A new University of Georgia study suggests that mothers who consume a diet high in trans fats double the likelihood that their infants will have high levels of body fat. Researchers, whose results appear in the European Journal of Clinical Nutrition, found that infants whose mothers consumed more than 4.5 grams of trans fats per day while breastfeeding were twice as likely to have high percentages of body fat, or adiposity, than infants whose mothers consumed less than 4.5 grams per day of trans fats.
The researchers investigated different fatty acids, but determined trans fats to be the most important contributor to excess body fat. “Trans fats stuck out as a predictor to increased adiposity in both mothers and their babies,” said study co-author Alex Anderson, assistant professor in the UGA College of Family and Consumer Sciences.
Anderson explained that although breast milk is optimal for the health of infants, it could also contain high levels of trans fats, depending on the mother’s diet. A better understanding of how a mother’s consumption of trans fats may impact the health of her baby would aid nutritionists in making more accurate dietary recommendations to prevent chronic disease later in life by encouraging mothers to select a diet low in trans fats, he said.

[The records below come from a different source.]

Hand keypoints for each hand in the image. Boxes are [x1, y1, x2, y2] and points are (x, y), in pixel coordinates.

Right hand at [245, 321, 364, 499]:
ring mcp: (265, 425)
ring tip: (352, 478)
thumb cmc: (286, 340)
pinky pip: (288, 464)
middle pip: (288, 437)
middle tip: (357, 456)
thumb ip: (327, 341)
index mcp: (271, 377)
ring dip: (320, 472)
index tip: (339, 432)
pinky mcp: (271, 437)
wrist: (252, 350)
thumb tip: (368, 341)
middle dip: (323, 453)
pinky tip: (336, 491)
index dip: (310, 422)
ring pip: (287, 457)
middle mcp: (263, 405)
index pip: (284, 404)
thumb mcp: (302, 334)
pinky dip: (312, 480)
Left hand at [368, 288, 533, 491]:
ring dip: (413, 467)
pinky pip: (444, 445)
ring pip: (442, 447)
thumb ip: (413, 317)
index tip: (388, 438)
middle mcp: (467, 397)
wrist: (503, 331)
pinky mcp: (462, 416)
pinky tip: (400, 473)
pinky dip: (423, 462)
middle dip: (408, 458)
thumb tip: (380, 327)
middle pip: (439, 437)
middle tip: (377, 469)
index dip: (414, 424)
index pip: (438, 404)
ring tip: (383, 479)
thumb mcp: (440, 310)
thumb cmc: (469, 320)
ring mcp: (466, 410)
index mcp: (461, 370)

To determine the effect of the intake of trans fats by the child through breast milk, the researchers studied three different groups; mothers who only breast fed their infants, those who only used formula and those who used a combination of breast milk and formula.

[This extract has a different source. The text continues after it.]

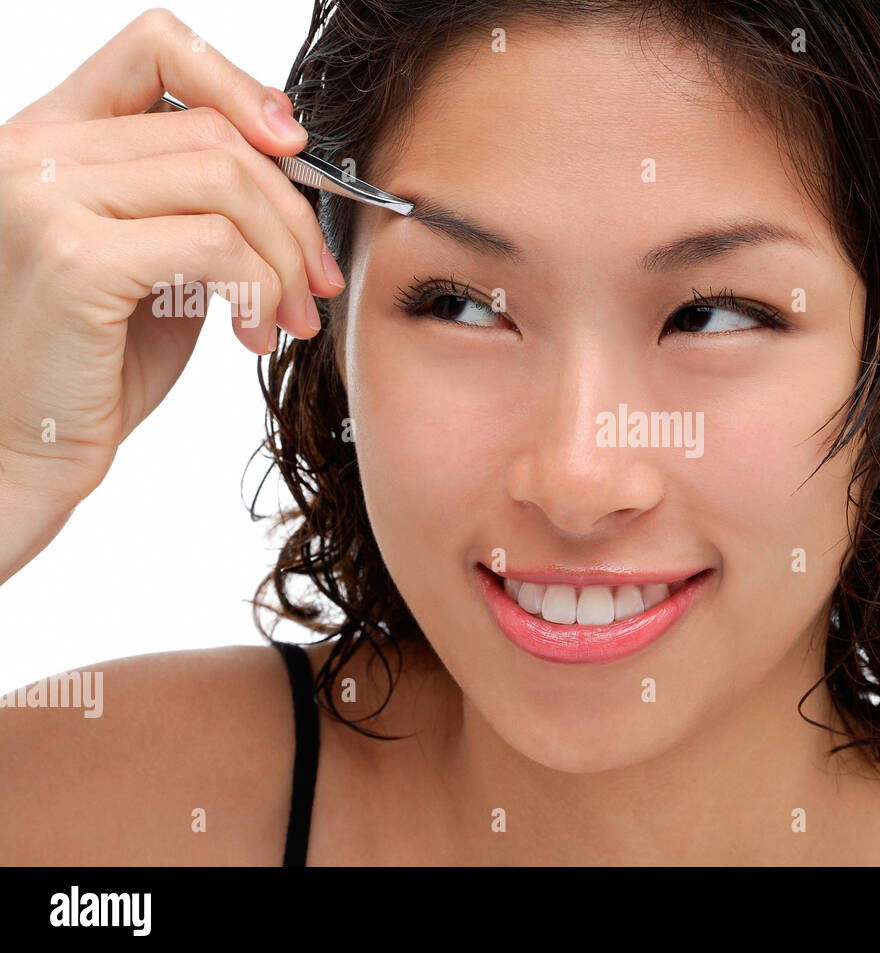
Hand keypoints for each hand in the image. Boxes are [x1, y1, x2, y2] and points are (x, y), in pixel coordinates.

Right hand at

It is important to measure body fat in addition to weight, said Anderson, since being overweight does not always mean having a high percent of body fat and vice versa. “It’s not just the weight, but the amount of body fat in the person that affects their health,” Anderson said. “That is why adiposity is such an important measure of cardiovascular risk.”

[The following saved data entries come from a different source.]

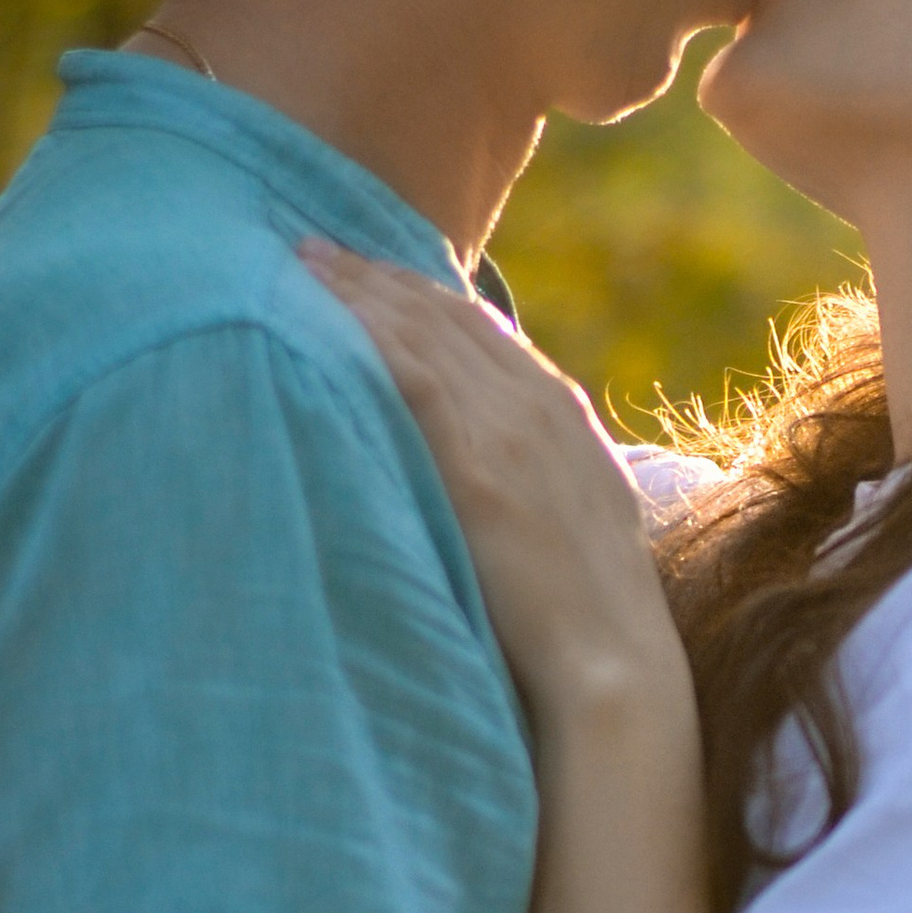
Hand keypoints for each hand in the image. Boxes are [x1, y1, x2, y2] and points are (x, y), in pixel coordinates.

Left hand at [306, 244, 688, 731]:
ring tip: (297, 265)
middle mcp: (538, 407)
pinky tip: (318, 319)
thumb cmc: (587, 619)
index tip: (363, 268)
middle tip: (308, 245)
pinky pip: (410, 382)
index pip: (478, 328)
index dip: (416, 291)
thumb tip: (488, 470)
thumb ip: (533, 476)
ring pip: (420, 336)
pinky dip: (364, 340)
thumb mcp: (574, 521)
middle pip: (443, 318)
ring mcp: (510, 434)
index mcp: (563, 414)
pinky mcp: (477, 472)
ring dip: (356, 293)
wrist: (615, 667)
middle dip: (374, 276)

The researchers also found that mothers who consumed more than 4.5 grams of trans fats per day increased their own risk of excessive fat accumulation, independent of pre-pregnancy weight, by almost six times. This data suggests that trans fats intake could have a more significant weight-gain effect on breastfeeding mothers than it does at other times in their lives, Anderson said.
The researchers studied 96 women, many of whom were highly educated non-Hispanic white women, and note that the study should be replicated in a larger, more diverse group to strengthen information about the health dangers of eating trans fats. “It would help to be able to follow the child from when the mother was pregnant, through birth, and then adolescence, so that we can confirm what the type of infant feeding and maternal diet during breastfeeding have to do with the recent epidemic of childhood obesity,” said Anderson.